That did not happen. We Do Not Give Latvia to Anyone received a great deal of local and international publicity. A local Russian-language newspaper urged authorities to bring charges of incitement against the publisher, and Russia issued a statement harshly condemning the book and what it called a Russophobic hate campaign "in the spirit of Goebbels." At Russia’s prodding, the Council of Europe and the Organization for Security and Co-operation in Europe investigated. Mainstream media condemned it as intolerant, representatives of international organizations suggested the book was in "bad taste," and 30 representatives of nongovernmental organizations and academia addressed an open letter to Latvian politicians urging them to keep distance from racists and implement their social integration policy more vigorously. The furor was sufficient to put the book through three printings and briefly to the top of the bestseller list.

The fuss bewildered the Latvian political elite. The government has enshrined "social integration" as one of its core objectives, and in the wake of earlier disputes with Russia on such issues as barriers to citizenship for ethnic Russians in Latvia, Latvian laws and practices on the treatment of minorities have gradually been brought into line with European norms. In a belated response to outcry over the book, the Latvian prime minister and president issued bland statements of condemnation, and law enforcement authorities carefully reviewed the book but found nothing that constituted incitement under Latvian law.

Russia’s reaction to the book fits a long-running pattern of bad-mouthing Latvia, a pattern that undoubtedly will become more pronounced during the run-up to the November 2002 Prague summit on NATO expansion, as Latvia and the other Baltic nations seek invitations to NATO membership, much to Russia’s distress. Over the last decade, Russian politicians have sought to isolate Latvia internationally, charging it with "gross and systematic human rights violations," "ethnic cleansing," and "apartheid" in its treatment of Latvia’s Russians, which make up 30 percent of the Latvian population. In 1998, Moscow Mayor Yuri Luzhkov even compared Latvia to Cambodia under Pol Pot.

Under President Vladimir Putin, Russia’s rhetoric has grown more subtle but often more invidious. Lately, Russian officials have drawn parallels between Latvia and Macedonia. Russia’s message: Absent a West-imposed "settlement" in Latvia, civil war is possible, or at least, Russians would be justified in using violent tactics. Most outrageously, in the wake of the attack on the World Trade Center and the inauguration of America’s campaign against terrorism, Russian officials have tried to brand Latvia a state that aids and abets terrorism in Chechnya. While some Latvians sympathize with Chechen victims, Latvia has neither the means nor the suicidal inclination to assist anyone struggling against Russia. On the contrary, Latvia has repeatedly reiterated its interest in maintaining good relations with Russia.

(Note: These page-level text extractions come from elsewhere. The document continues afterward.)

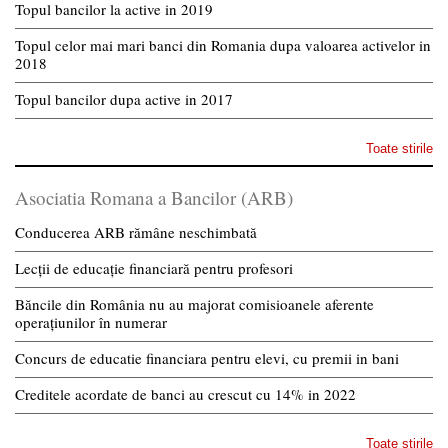
Topul bancilor la active in 2019
Topul celor mai mari banci din Romania dupa valoarea activelor in
2018
Topul bancilor dupa active in 2017
Toate stirile
Asociatia Romana a Bancilor (ARB)
Conducerea ARB rămâne neschimbată
Lecții de educație financiară pentru profesori
Băncile din România nu au majorat comisioanele aferente
operațiunilor în numerar
Concurs de educatie financiara pentru elevi, cu premii in bani
Creditele acordate de banci au crescut cu 14% in 2022
Toate stirile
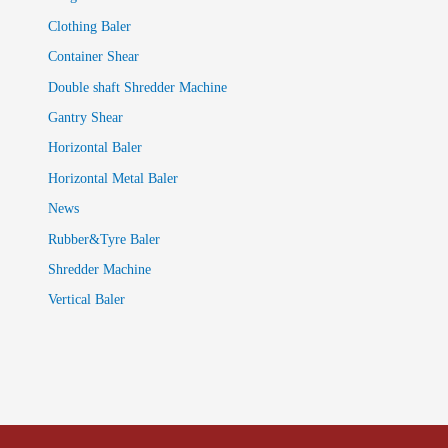
Clothing Baler
Container Shear
Double shaft Shredder Machine
Gantry Shear
Horizontal Baler
Horizontal Metal Baler
News
Rubber&Tyre Baler
Shredder Machine
Vertical Baler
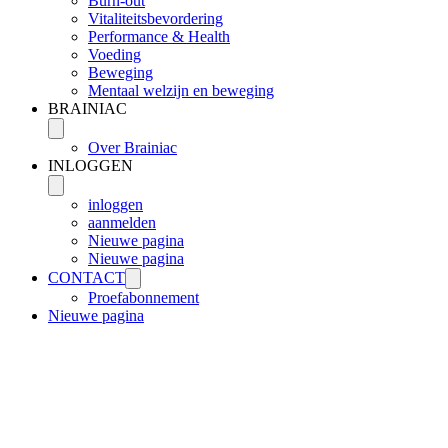
Burn-out
Vitaliteitsbevordering
Performance & Health
Voeding
Beweging
Mentaal welzijn en beweging
BRAINIAC
Over Brainiac
INLOGGEN
inloggen
aanmelden
Nieuwe pagina
Nieuwe pagina
CONTACT
Proefabonnement
Nieuwe pagina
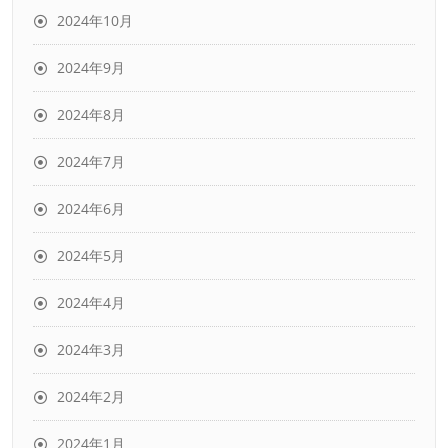
2024年10月
2024年9月
2024年8月
2024年7月
2024年6月
2024年5月
2024年4月
2024年3月
2024年2月
2024年1月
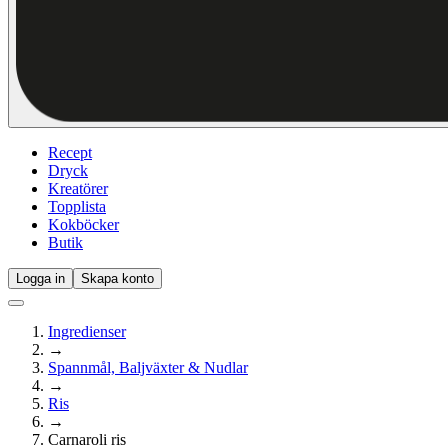
Recept
Dryck
Kreatörer
Topplista
Kokböcker
Butik
Logga in
Skapa konto
Ingredienser
→
Spannmål, Baljväxter & Nudlar
→
Ris
→
Carnaroli ris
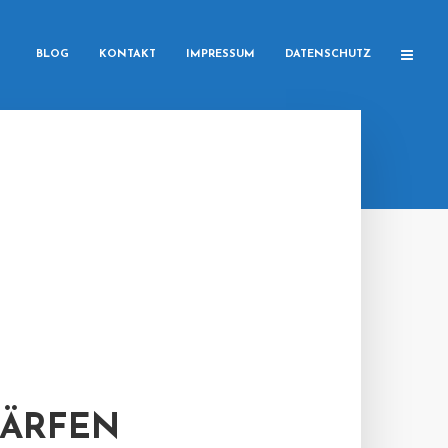
BLOG
KONTAKT
IMPRESSUM
DATENSCHUTZ
HÄRFEN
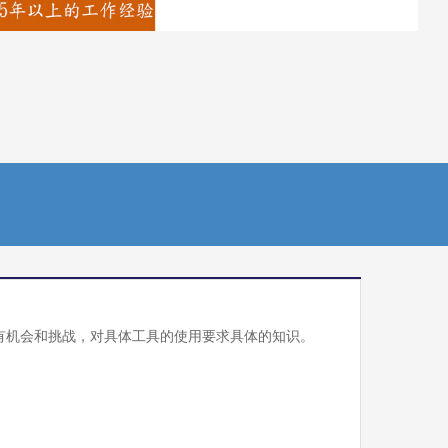
有机会和挑战，对具体工具的使用要求具体的知识。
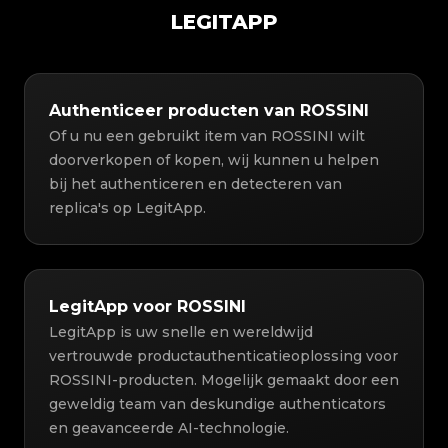
LEGITAPP
Authenticeer producten van ROSSINI
Of u nu een gebruikt item van ROSSINI wilt
doorverkopen of kopen, wij kunnen u helpen
bij het authenticeren en detecteren van
replica's op LegitApp.
LegitApp voor ROSSINI
LegitApp is uw snelle en wereldwijd
vertrouwde productauthenticatieoplossing voor
ROSSINI-producten. Mogelijk gemaakt door een
geweldig team van deskundige authenticators
en geavanceerde AI-technologie.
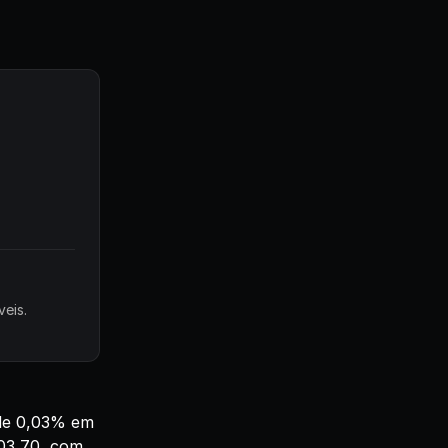
eis.
 de 0,03% em
103,70, com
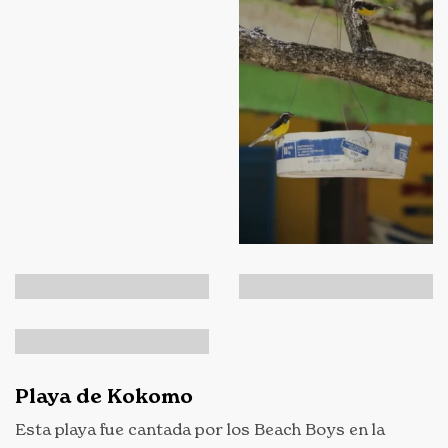
Playa de Kokomo
Esta playa fue cantada por los Beach Boys en la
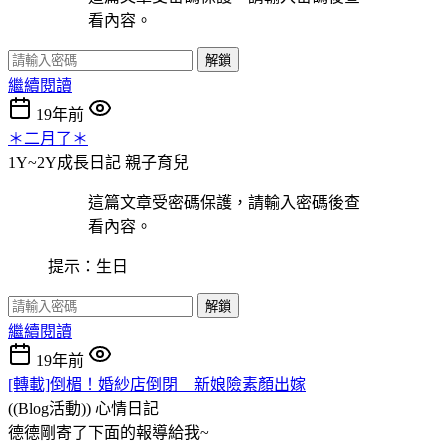
看內容。
解鎖
繼續閱讀
19年前
＊二月了＊
1Y~2Y成長日記
親子育兒
這篇文章受密碼保護，請輸入密碼後查
看內容。
提示：生日
解鎖
繼續閱讀
19年前
[轉載]倒楣！婚紗店倒閉 新娘險素顏出嫁
((Blog活動))
心情日記
德德剛寄了下面的報導給我~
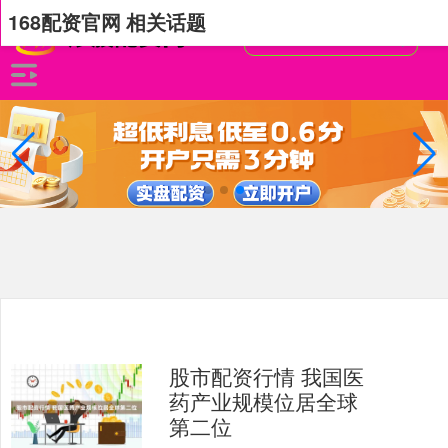
168配资官网 相关话题
股市配资行情 我国医
药产业规模位居全球
第二位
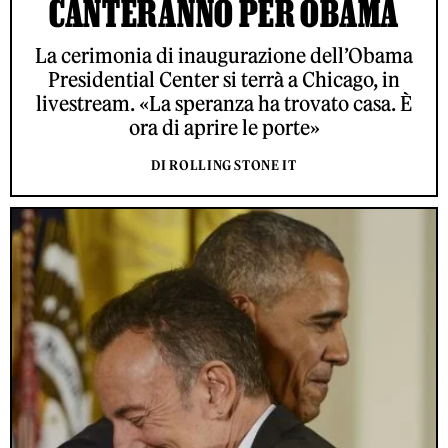
CANTERANNO PER OBAMA
La cerimonia di inaugurazione dell’Obama
Presidential Center si terrà a Chicago, in
livestream. «La speranza ha trovato casa. È
ora di aprire le porte»
DI ROLLING STONE IT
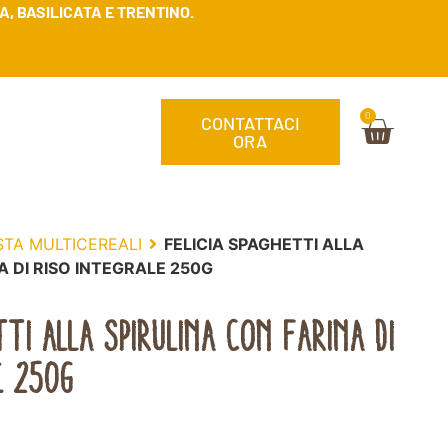
, BASILICATA E TRENTINO.
0
CONTATTACI
ORA
STA MULTICEREALI
FELICIA SPAGHETTI ALLA
A DI RISO INTEGRALE 250G
TTI ALLA SPIRULINA CON FARINA DI
E 250G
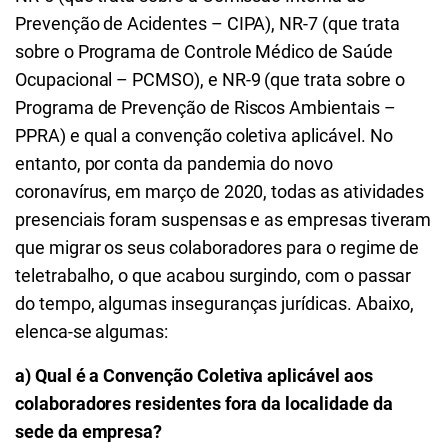
Prevenção de Acidentes – CIPA), NR-7 (que trata
sobre o Programa de Controle Médico de Saúde
Ocupacional – PCMSO), e NR-9 (que trata sobre o
Programa de Prevenção de Riscos Ambientais –
PPRA) e qual a convenção coletiva aplicável. No
entanto, por conta da pandemia do novo
coronavírus, em março de 2020, todas as atividades
presenciais foram suspensas e as empresas tiveram
que migrar os seus colaboradores para o regime de
teletrabalho, o que acabou surgindo, com o passar
do tempo, algumas inseguranças jurídicas. Abaixo,
elenca-se algumas:
a) Qual é a Convenção Coletiva aplicável aos
colaboradores residentes fora da localidade da
sede da empresa?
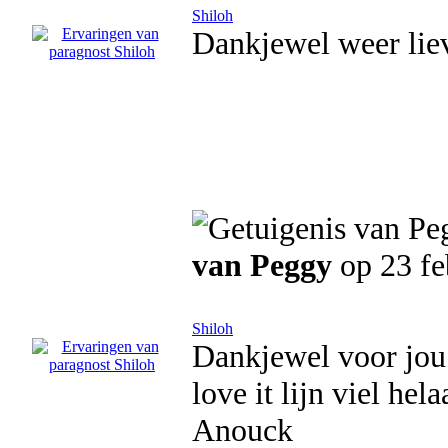
Shiloh
Dankjewel weer liev
van Peggy
op 23 fe
Shiloh
Dankjewel voor jou o
love it lijn viel hel
Anouck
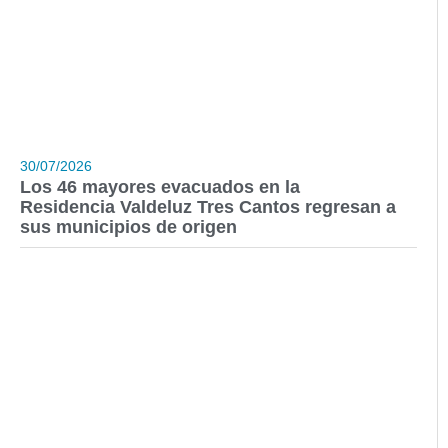
30/07/2026
Los 46 mayores evacuados en la
Residencia Valdeluz Tres Cantos regresan a
sus municipios de origen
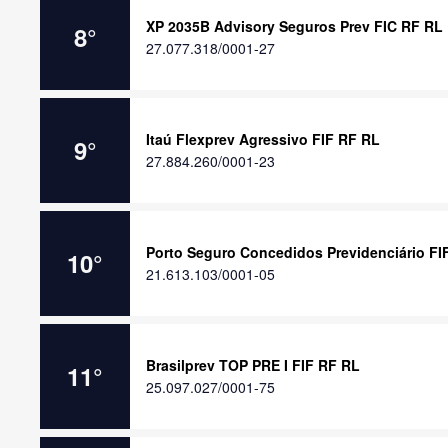
XP 2035B Advisory Seguros Prev FIC RF RL
8
°
27.077.318/0001-27
Itaú Flexprev Agressivo FIF RF RL
9
°
27.884.260/0001-23
Porto Seguro Concedidos Previdenciário FI
10
°
21.613.103/0001-05
Brasilprev TOP PRE I FIF RF RL
11
°
25.097.027/0001-75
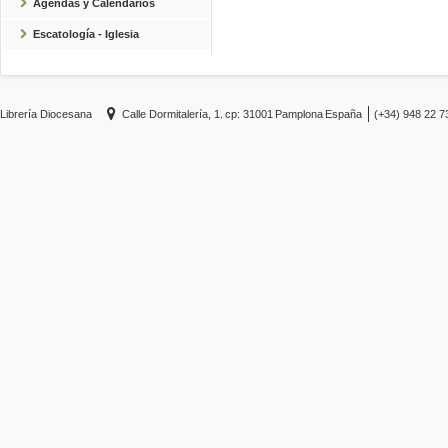
Agendas y Calendarios
Escatología - Iglesia
Librería Diocesana
Calle Dormitalería, 1.
cp: 31001
Pamplona
España
(+34) 948 22 7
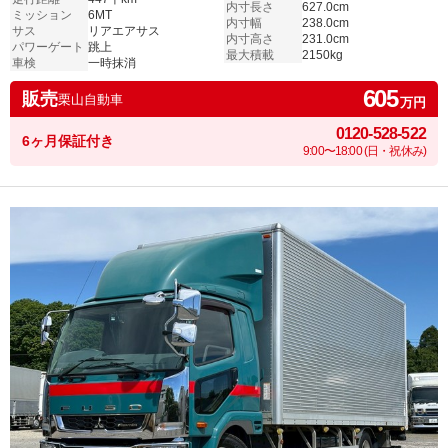
内寸長さ
627.0cm
ミッション
6MT
内寸幅
238.0cm
サス
リアエアサス
内寸高さ
231.0cm
パワーゲート
跳上
最大積載
2150kg
車検
一時抹消
605
販売
栗山自動車
万円
0120-528-522
6ヶ月保証付き
9:00〜18:00 (日・祝休み)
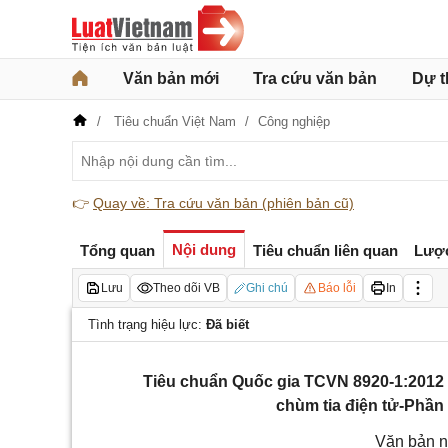
Văn bản mới
Tra cứu văn bản
Dự t
Tiêu chuẩn Việt Nam
Công nghiệp
👉
Quay về: Tra cứu văn bản (phiên bản cũ)
Nội dung
Tổng quan
Tiêu chuẩn liên quan
Lượ
Lưu
Theo dõi VB
Ghi chú
Báo lỗi
In
Tình trạng hiệu lực:
Đã biết
Tiêu chuẩn Quốc gia TCVN 8920-1:2012 
chùm tia điện tử-Phần
Văn bản n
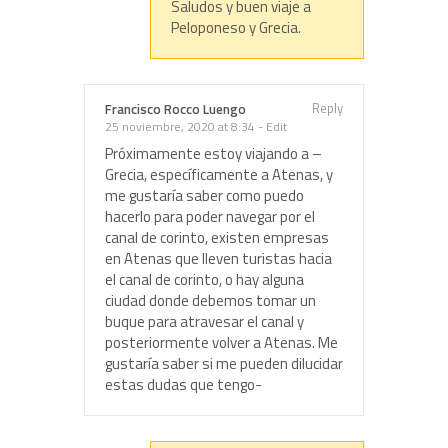
Saludos y buen viaje a
Peloponeso y Grecia.
Reply
Francisco Rocco Luengo
25 noviembre, 2020 at 8:34
-
Edit
Próximamente estoy viajando a –
Grecia, específicamente a Atenas, y
me gustaría saber como puedo
hacerlo para poder navegar por el
canal de corinto, existen empresas
en Atenas que lleven turistas hacia
el canal de corinto, o hay alguna
ciudad donde debemos tomar un
buque para atravesar el canal y
posteriormente volver a Atenas. Me
gustaría saber si me pueden dilucidar
estas dudas que tengo-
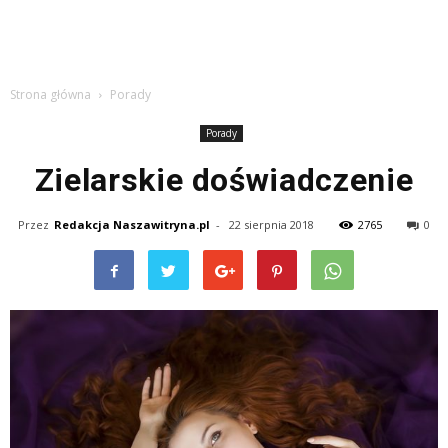
Strona główna
Porady
Porady
Zielarskie doświadczenie
Przez
Redakcja Naszawitryna.pl
-
22 sierpnia 2018
2765
0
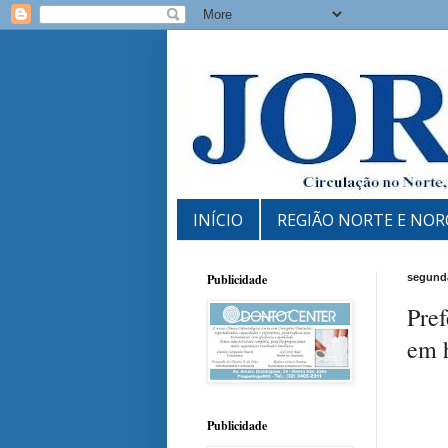
INÍCIO
REGIÃO NORTE E NOR
Publicidade
segunda
Pref
em 
Publicidade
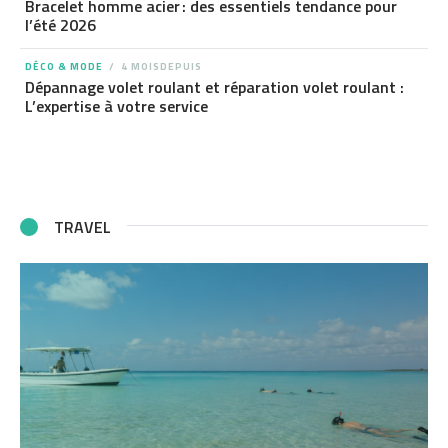
Bracelet homme acier : des essentiels tendance pour
l’été 2026
DÉCO & MODE
4 MOISDEPUIS
Dépannage volet roulant et réparation volet roulant :
L’expertise à votre service
TRAVEL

Most immediately, opposition to NATO expansion underlies Russia’s tactics. If Russia can sow doubts about Latvia’s stability and commitment to Western values, Latvia’s NATO bid will suffer. In the medium term, Russia will also oppose Baltic membership in the EU unless it can get a good deal from the West in exchange for its acquiescence. A wide array of actors in Russia — oil barons included — stand to lose influence when the Balts accede to the EU: There will be less room for influencing economics and politics in the region, higher insurance costs and more stringent environmental controls for raw materials transit, and fewer opportunities to play up the minority card once Latvia is judged to have met EU human rights conditions and its Russian speakers begin to think of themselves as European.

The truth is that NATO and EU membership will benefit Russians in Latvia, and moreover, strengthen Latvia’s relations with Russia. To gain admission to these clubs, Latvia must adhere strictly to European legal standards. Also, a secure and prosperous Latvia will find it increasingly easy to extend a hand toward Russians at home and abroad. Russians in Latvia, for their part, will find it easier to identify with a modernizing, European Latvia. Russia will no longer be tempted to try to isolate Latvia, and more businesslike interstate relations will permit an expansion of cultural and other exchanges. People of Garda’s ilk will undoubtedly continue to make noise, but nobody will pay them much attention, in Latvia or abroad.

Nils Muiznieks is director of the Riga-based Latvian Center for Human Rights and Ethnic Studies, a nongovernmental organization.